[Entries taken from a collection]
────
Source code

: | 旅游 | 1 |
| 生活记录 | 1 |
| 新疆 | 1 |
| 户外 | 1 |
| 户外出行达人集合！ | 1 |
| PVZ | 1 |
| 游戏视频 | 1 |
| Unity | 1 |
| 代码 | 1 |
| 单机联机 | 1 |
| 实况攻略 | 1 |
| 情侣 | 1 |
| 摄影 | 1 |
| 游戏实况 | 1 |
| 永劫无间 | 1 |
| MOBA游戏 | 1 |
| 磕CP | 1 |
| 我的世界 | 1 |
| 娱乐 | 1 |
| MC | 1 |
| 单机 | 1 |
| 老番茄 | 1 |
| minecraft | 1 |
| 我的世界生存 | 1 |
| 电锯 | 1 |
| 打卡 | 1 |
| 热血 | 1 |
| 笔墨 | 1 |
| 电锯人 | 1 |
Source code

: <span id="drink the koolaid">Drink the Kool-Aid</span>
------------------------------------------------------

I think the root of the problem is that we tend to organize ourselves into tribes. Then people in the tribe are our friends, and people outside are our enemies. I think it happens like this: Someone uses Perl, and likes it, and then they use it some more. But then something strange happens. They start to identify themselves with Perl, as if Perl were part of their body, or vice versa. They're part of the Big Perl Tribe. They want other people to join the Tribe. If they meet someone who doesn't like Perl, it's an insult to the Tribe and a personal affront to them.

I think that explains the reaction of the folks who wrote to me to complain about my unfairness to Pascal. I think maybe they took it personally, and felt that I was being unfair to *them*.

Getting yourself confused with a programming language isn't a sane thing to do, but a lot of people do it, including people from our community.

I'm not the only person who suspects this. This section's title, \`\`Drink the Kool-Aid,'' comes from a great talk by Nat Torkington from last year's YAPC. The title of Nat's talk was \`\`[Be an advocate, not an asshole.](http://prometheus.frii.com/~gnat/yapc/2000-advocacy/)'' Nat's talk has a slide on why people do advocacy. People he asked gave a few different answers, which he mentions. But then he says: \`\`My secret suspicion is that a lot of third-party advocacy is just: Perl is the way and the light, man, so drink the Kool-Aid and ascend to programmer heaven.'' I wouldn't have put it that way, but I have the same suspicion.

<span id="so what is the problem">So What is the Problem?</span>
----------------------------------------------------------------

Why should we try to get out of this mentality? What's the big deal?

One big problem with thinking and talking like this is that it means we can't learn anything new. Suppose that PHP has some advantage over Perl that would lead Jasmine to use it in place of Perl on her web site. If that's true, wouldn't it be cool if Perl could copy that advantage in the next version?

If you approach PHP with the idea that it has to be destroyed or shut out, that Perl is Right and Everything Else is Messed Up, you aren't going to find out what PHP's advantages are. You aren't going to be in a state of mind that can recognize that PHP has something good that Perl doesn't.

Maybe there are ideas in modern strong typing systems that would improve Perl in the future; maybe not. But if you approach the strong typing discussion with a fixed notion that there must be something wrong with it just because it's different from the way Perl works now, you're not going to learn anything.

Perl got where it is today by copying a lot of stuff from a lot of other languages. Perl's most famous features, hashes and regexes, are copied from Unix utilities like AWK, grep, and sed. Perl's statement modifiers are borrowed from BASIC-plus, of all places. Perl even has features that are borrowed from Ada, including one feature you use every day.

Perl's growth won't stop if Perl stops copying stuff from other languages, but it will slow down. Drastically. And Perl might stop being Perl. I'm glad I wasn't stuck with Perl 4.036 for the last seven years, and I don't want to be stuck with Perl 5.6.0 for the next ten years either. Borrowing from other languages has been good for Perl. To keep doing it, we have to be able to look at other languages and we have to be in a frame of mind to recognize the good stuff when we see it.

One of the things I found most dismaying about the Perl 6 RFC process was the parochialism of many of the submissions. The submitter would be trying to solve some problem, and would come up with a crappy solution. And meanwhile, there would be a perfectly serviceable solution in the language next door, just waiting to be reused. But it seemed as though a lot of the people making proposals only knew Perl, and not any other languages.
────
> _What the exercise asks_:
Please retype the records above word for word, keeping every line, symbol, and bit of markup unchanged.

> _Answer section_:
Source code

: | 旅游 | 1 |
| 生活记录 | 1 |
| 新疆 | 1 |
| 户外 | 1 |
| 户外出行达人集合！ | 1 |
| PVZ | 1 |
| 游戏视频 | 1 |
| Unity | 1 |
| 代码 | 1 |
| 单机联机 | 1 |
| 实况攻略 | 1 |
| 情侣 | 1 |
| 摄影 | 1 |
| 游戏实况 | 1 |
| 永劫无间 | 1 |
| MOBA游戏 | 1 |
| 磕CP | 1 |
| 我的世界 | 1 |
| 娱乐 | 1 |
| MC | 1 |
| 单机 | 1 |
| 老番茄 | 1 |
| minecraft | 1 |
| 我的世界生存 | 1 |
| 电锯 | 1 |
| 打卡 | 1 |
| 热血 | 1 |
| 笔墨 | 1 |
| 电锯人 | 1 |
Source code

: <span id="drink the koolaid">Drink the Kool-Aid</span>
------------------------------------------------------

I think the root of the problem is that we tend to organize ourselves into tribes. Then people in the tribe are our friends, and people outside are our enemies. I think it happens like this: Someone uses Perl, and likes it, and then they use it some more. But then something strange happens. They start to identify themselves with Perl, as if Perl were part of their body, or vice versa. They're part of the Big Perl Tribe. They want other people to join the Tribe. If they meet someone who doesn't like Perl, it's an insult to the Tribe and a personal affront to them.

I think that explains the reaction of the folks who wrote to me to complain about my unfairness to Pascal. I think maybe they took it personally, and felt that I was being unfair to *them*.

Getting yourself confused with a programming language isn't a sane thing to do, but a lot of people do it, including people from our community.

I'm not the only person who suspects this. This section's title, \`\`Drink the Kool-Aid,'' comes from a great talk by Nat Torkington from last year's YAPC. The title of Nat's talk was \`\`[Be an advocate, not an asshole.](http://prometheus.frii.com/~gnat/yapc/2000-advocacy/)'' Nat's talk has a slide on why people do advocacy. People he asked gave a few different answers, which he mentions. But then he says: \`\`My secret suspicion is that a lot of third-party advocacy is just: Perl is the way and the light, man, so drink the Kool-Aid and ascend to programmer heaven.'' I wouldn't have put it that way, but I have the same suspicion.

<span id="so what is the problem">So What is the Problem?</span>
----------------------------------------------------------------

Why should we try to get out of this mentality? What's the big deal?

One big problem with thinking and talking like this is that it means we can't learn anything new. Suppose that PHP has some advantage over Perl that would lead Jasmine to use it in place of Perl on her web site. If that's true, wouldn't it be cool if Perl could copy that advantage in the next version?

If you approach PHP with the idea that it has to be destroyed or shut out, that Perl is Right and Everything Else is Messed Up, you aren't going to find out what PHP's advantages are. You aren't going to be in a state of mind that can recognize that PHP has something good that Perl doesn't.

Maybe there are ideas in modern strong typing systems that would improve Perl in the future; maybe not. But if you approach the strong typing discussion with a fixed notion that there must be something wrong with it just because it's different from the way Perl works now, you're not going to learn anything.

Perl got where it is today by copying a lot of stuff from a lot of other languages. Perl's most famous features, hashes and regexes, are copied from Unix utilities like AWK, grep, and sed. Perl's statement modifiers are borrowed from BASIC-plus, of all places. Perl even has features that are borrowed from Ada, including one feature you use every day.

Perl's growth won't stop if Perl stops copying stuff from other languages, but it will slow down. Drastically. And Perl might stop being Perl. I'm glad I wasn't stuck with Perl 4.036 for the last seven years, and I don't want to be stuck with Perl 5.6.0 for the next ten years either. Borrowing from other languages has been good for Perl. To keep doing it, we have to be able to look at other languages and we have to be in a frame of mind to recognize the good stuff when we see it.

One of the things I found most dismaying about the Perl 6 RFC process was the parochialism of many of the submissions. The submitter would be trying to solve some problem, and would come up with a crappy solution. And meanwhile, there would be a perfectly serviceable solution in the language next door, just waiting to be reused. But it seemed as though a lot of the people making proposals only knew Perl, and not any other languages.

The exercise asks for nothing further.